Page-level text extractions
○ ○ ○
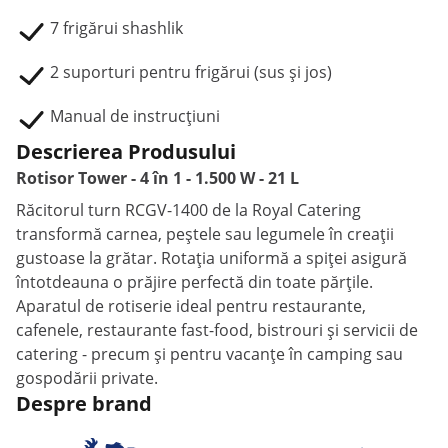
7 frigărui shashlik
2 suporturi pentru frigărui (sus și jos)
Manual de instrucțiuni
Descrierea Produsului
Rotisor Tower - 4 în 1 - 1.500 W - 21 L
Răcitorul turn RCGV-1400 de la Royal Catering
transformă carnea, peștele sau legumele în creații
gustoase la grătar. Rotația uniformă a spiței asigură
întotdeauna o prăjire perfectă din toate părțile.
Aparatul de rotiserie ideal pentru restaurante,
cafenele, restaurante fast-food, bistrouri și servicii de
catering - precum și pentru vacanțe în camping sau
gospodării private.
Despre brand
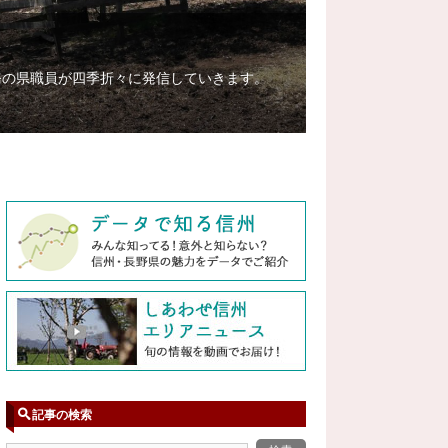
務の県職員が四季折々に発信していきます。
記事の検索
○ ○ ○
▶ [Problem to solve] Each record above goes into the copy word for word; the pictures do not.

▶ [Worked solution]
7 frigărui shashlik
2 suporturi pentru frigărui (sus și jos)
Manual de instrucțiuni
Descrierea Produsului
Rotisor Tower - 4 în 1 - 1.500 W - 21 L
Răcitorul turn RCGV-1400 de la Royal Catering
transformă carnea, peștele sau legumele în creații
gustoase la grătar. Rotația uniformă a spiței asigură
întotdeauna o prăjire perfectă din toate părțile.
Aparatul de rotiserie ideal pentru restaurante,
cafenele, restaurante fast-food, bistrouri și servicii de
catering - precum și pentru vacanțe în camping sau
gospodării private.
Despre brand
務の県職員が四季折々に発信していきます。
記事の検索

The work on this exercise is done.